Now seen as a mistake
Roland Orgeron, general manager of Baystone Contractors, now describes the failed application as a "screw-up."
"I shouldn't have gotten involved in it in the first place," he said.
Orgeron describes Baystone as a small, family-owned construction business that also supplies workers for other jobs. He said the paperwork for the visas was overwhelming and he worried about details, like how he'd house 6,000 workers.
Orgeron said he was approached by H&W Welding, a staffing firm in Louisiana that said it had connections to the big refineries in the Beaumont area, as well as ties to an overseas recruiter.
H&W Welding president Sam Holloway said his only tie to the Baystone Contractors' foreign labor applications was that he told Orgeron that if Baystone obtained some visas, he could place some of the workers, but he never said how many or where they'd work.
"My company is just not involved in the applications," said Holloway, who described H&W as an international labor broker.
Bureaucratic steps
The process is rife with bureaucracy. It starts with the U.S.
Department of Labor and almost immediately moves to the Texas Workforce Commission for initial vetting.
Then it's back to the Labor Department.
While the Labor Department can reject applications, investigative authority rests with the Department of Homeland Security.
Maria Elena Upson, a spokeswoman for U.S. Citizenship and Immigration Services for the Department of Homeland Security, said her agency has a national program that detects fraud in immigration-related paperwork.
She would not say if the agency is looking into Baystone's application.
Diffusion of responsibility
Mary Bauer, director of the immigrant justice project at the Southern Poverty Law Center in Montgomery, Ala., said the oversight of the program suffers because so many agencies are involved.
"Everyone sees their jurisdiction as extremely limited," said Bauer, referring to the two federal agencies responsible for reviewing applications along with the state work force commissions. Bauer added she's surprised union officials in Texas learned of Baystone's visa application because in many states, that information is not available.
"In a lot of places, nobody would have heard about it and it would have sailed right through," she said.
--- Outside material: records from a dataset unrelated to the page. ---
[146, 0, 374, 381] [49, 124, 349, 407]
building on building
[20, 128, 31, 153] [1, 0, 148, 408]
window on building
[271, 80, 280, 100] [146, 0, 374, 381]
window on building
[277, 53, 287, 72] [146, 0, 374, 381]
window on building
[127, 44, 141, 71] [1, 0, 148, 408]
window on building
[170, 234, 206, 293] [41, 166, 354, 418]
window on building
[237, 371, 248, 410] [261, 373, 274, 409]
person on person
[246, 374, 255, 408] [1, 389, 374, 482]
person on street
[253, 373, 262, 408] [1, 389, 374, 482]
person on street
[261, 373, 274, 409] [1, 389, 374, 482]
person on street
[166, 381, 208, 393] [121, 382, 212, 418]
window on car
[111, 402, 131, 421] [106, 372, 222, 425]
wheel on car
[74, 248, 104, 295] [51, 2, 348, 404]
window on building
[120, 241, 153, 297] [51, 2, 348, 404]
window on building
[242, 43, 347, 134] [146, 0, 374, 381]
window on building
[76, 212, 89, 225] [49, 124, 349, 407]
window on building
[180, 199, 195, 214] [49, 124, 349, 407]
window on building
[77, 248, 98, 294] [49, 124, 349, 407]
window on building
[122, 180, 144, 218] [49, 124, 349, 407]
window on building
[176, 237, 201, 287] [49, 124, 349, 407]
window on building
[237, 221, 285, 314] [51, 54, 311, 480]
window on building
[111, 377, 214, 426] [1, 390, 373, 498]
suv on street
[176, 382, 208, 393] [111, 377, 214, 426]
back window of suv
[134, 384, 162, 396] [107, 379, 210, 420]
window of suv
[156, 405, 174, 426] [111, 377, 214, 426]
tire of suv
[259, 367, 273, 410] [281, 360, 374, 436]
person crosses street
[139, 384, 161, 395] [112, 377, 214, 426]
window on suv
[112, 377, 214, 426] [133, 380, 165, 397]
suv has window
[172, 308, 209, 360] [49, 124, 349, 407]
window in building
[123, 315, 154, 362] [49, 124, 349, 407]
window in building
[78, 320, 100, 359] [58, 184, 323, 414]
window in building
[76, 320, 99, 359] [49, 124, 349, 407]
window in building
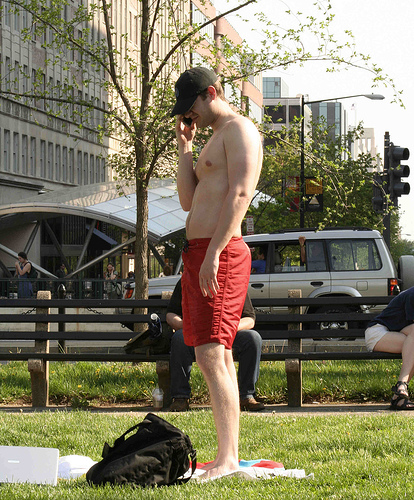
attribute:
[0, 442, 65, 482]
laptop — gray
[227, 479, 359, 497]
grass — green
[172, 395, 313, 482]
feet — man's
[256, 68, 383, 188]
buildings — few, tall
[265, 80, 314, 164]
building — tall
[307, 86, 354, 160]
building — tall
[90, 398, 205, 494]
bag — plain, black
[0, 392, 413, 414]
sidewalk — concrete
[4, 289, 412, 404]
bench — wooden, stone, long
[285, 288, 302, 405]
support — concrete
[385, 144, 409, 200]
light — traffic, black, metal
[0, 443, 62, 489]
laptop — silver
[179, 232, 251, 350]
shorts — bright red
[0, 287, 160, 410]
bench — wooden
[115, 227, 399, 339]
suv — large, silver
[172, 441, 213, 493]
strap — black 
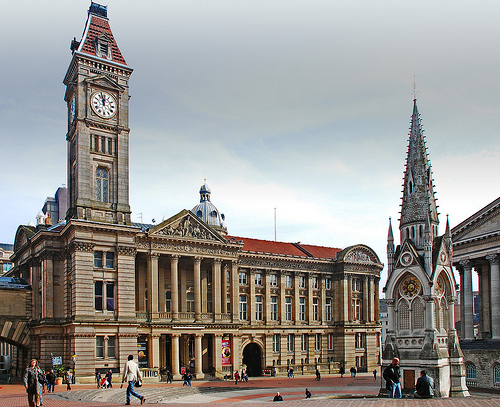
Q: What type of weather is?
A: It is overcast.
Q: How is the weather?
A: It is overcast.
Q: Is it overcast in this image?
A: Yes, it is overcast.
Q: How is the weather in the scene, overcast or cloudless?
A: It is overcast.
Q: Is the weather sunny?
A: No, it is overcast.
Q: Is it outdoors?
A: Yes, it is outdoors.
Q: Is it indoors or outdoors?
A: It is outdoors.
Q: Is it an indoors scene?
A: No, it is outdoors.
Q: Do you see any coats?
A: Yes, there is a coat.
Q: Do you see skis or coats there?
A: Yes, there is a coat.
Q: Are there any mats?
A: No, there are no mats.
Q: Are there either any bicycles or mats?
A: No, there are no mats or bicycles.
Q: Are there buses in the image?
A: No, there are no buses.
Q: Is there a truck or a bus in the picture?
A: No, there are no buses or trucks.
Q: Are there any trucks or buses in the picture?
A: No, there are no buses or trucks.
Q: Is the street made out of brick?
A: Yes, the street is made of brick.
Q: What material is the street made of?
A: The street is made of brick.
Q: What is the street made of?
A: The street is made of brick.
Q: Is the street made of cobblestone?
A: No, the street is made of brick.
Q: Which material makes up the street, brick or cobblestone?
A: The street is made of brick.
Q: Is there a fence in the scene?
A: No, there are no fences.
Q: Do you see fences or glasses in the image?
A: No, there are no fences or glasses.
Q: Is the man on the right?
A: Yes, the man is on the right of the image.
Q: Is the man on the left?
A: No, the man is on the right of the image.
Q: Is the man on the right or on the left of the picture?
A: The man is on the right of the image.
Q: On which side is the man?
A: The man is on the right of the image.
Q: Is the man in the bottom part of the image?
A: Yes, the man is in the bottom of the image.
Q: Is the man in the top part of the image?
A: No, the man is in the bottom of the image.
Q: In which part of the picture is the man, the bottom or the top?
A: The man is in the bottom of the image.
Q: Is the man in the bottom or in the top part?
A: The man is in the bottom of the image.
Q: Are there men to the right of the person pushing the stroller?
A: Yes, there is a man to the right of the person.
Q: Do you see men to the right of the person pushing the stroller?
A: Yes, there is a man to the right of the person.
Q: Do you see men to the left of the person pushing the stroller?
A: No, the man is to the right of the person.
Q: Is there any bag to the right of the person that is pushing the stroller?
A: No, there is a man to the right of the person.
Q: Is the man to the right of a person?
A: Yes, the man is to the right of a person.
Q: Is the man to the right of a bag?
A: No, the man is to the right of a person.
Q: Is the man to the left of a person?
A: No, the man is to the right of a person.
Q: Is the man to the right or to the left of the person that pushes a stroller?
A: The man is to the right of the person.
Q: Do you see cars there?
A: No, there are no cars.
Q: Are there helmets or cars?
A: No, there are no cars or helmets.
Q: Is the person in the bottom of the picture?
A: Yes, the person is in the bottom of the image.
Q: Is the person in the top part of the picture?
A: No, the person is in the bottom of the image.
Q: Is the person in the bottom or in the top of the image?
A: The person is in the bottom of the image.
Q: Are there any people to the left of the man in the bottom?
A: Yes, there is a person to the left of the man.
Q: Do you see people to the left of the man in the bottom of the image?
A: Yes, there is a person to the left of the man.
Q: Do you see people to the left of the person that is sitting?
A: Yes, there is a person to the left of the man.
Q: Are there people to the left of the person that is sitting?
A: Yes, there is a person to the left of the man.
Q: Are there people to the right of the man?
A: No, the person is to the left of the man.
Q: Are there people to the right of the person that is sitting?
A: No, the person is to the left of the man.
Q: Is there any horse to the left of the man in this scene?
A: No, there is a person to the left of the man.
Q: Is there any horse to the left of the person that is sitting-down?
A: No, there is a person to the left of the man.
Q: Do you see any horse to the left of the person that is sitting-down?
A: No, there is a person to the left of the man.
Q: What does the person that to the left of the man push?
A: The person pushes a stroller.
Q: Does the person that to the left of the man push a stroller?
A: Yes, the person pushes a stroller.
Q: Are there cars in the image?
A: No, there are no cars.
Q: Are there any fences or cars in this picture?
A: No, there are no cars or fences.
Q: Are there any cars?
A: No, there are no cars.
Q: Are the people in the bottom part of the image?
A: Yes, the people are in the bottom of the image.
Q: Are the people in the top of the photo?
A: No, the people are in the bottom of the image.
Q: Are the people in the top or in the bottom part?
A: The people are in the bottom of the image.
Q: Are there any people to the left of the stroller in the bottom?
A: Yes, there are people to the left of the stroller.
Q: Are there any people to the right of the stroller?
A: No, the people are to the left of the stroller.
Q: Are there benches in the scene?
A: No, there are no benches.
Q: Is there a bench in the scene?
A: No, there are no benches.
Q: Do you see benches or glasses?
A: No, there are no benches or glasses.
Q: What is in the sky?
A: The clouds are in the sky.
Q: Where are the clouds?
A: The clouds are in the sky.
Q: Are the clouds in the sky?
A: Yes, the clouds are in the sky.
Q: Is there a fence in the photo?
A: No, there are no fences.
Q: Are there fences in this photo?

Hatchitt said Texas officials have passed along questions that have been raised about the Baystone application, including the validity of the labor agreements, to the U.S. Department of Labor.
66,000 allowed a year
A recent Labor Department report shows Texas companies requested — and received — the most temporary visas between Oct. 1, 2005, and Sept. 30, 2006. The program allows 66,000 new foreign temporary workers a year, and in Texas alone, 26,119 foreign workers were approved, although it's not clear how many actually came.
"Congress needs to change the system," said Green, who, along with fellow Houston Democratic Rep. Al Green sent a letter to Rep. George Miller, D-Calif., chairman of the House Education and Labor Committee, asking for a congressional investigation into the problem and hearings.